#### BRIEF
Provide again, from the entries below, every line from the one containing "Travel Nominees-ST09" through the one containing "The new Current", exactly as written, and no other line.

#### EXTRACTED INFORMATION
%%

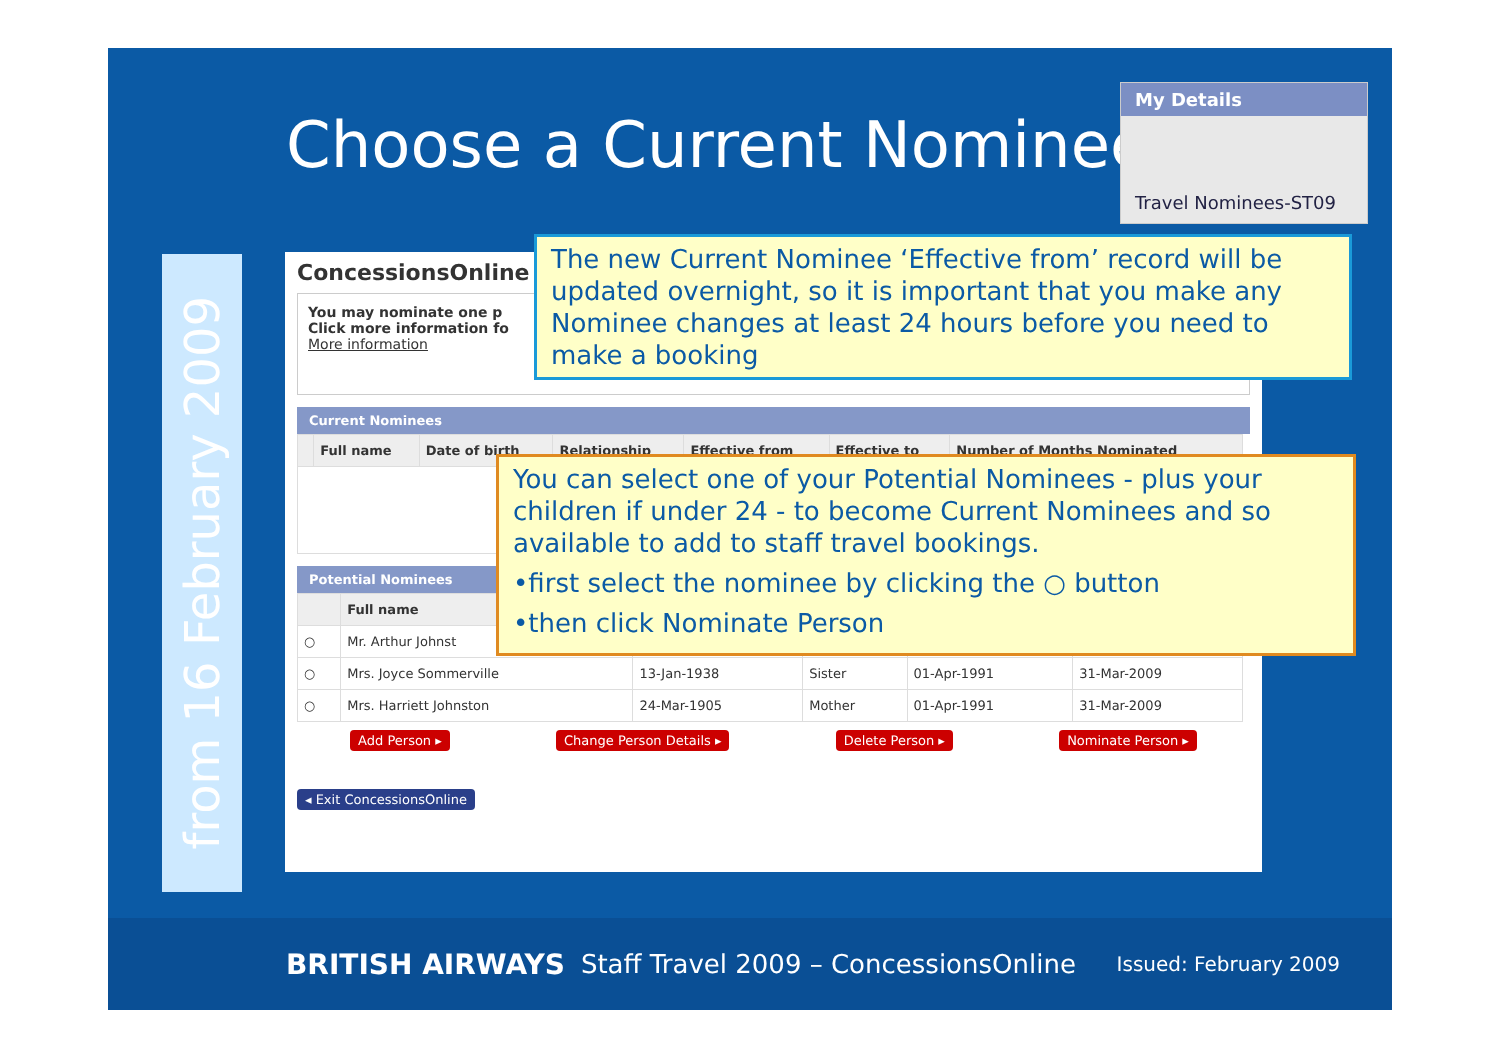Choose a Current Nominee
My Details
Travel Nominees-ST09
from 16 February 2009
ConcessionsOnline
You may nominate one p
Click more information fo
More information
Current Nominees
| | Full name | Date of birth | Relationship | Effective from | Effective to | Number of Months Nominated |
| --- | --- | --- | --- | --- | --- | --- |
Potential Nominees
| | Full name | | | | |
| --- | --- | --- | --- | --- | --- |
| ○ | Mr. Arthur Johnst | | | | |
| ○ | Mrs. Joyce Sommerville | 13-Jan-1938 | Sister | 01-Apr-1991 | 31-Mar-2009 |
| ○ | Mrs. Harriett Johnston | 24-Mar-1905 | Mother | 01-Apr-1991 | 31-Mar-2009 |
Add Person ▸ Change Person Details ▸ Delete Person ▸ Nominate Person ▸
◂ Exit ConcessionsOnline
The new Current Nominee ‘Effective from’ record will be updated overnight, so it is important that you make any Nominee changes at least 24 hours before you need to make a booking
You can select one of your Potential Nominees - plus your children if under 24 - to become Current Nominees and so available to add to staff travel bookings.
•first select the nominee by clicking the ○ button
•then click Nominate Person
BRITISH AIRWAYS Staff Travel 2009 – ConcessionsOnline Issued: February 2009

%%

#### ANSWER FOR THE TASK
Travel Nominees-ST09
from 16 February 2009
ConcessionsOnline
You may nominate one p
Click more information fo
More information
Current Nominees
| | Full name | Date of birth | Relationship | Effective from | Effective to | Number of Months Nominated |
| --- | --- | --- | --- | --- | --- | --- |
Potential Nominees
| | Full name | | | | |
| --- | --- | --- | --- | --- | --- |
| ○ | Mr. Arthur Johnst | | | | |
| ○ | Mrs. Joyce Sommerville | 13-Jan-1938 | Sister | 01-Apr-1991 | 31-Mar-2009 |
| ○ | Mrs. Harriett Johnston | 24-Mar-1905 | Mother | 01-Apr-1991 | 31-Mar-2009 |
Add Person ▸ Change Person Details ▸ Delete Person ▸ Nominate Person ▸
◂ Exit ConcessionsOnline
The new Current Nominee ‘Effective from’ record will be updated overnight, so it is important that you make any Nominee changes at least 24 hours before you need to make a booking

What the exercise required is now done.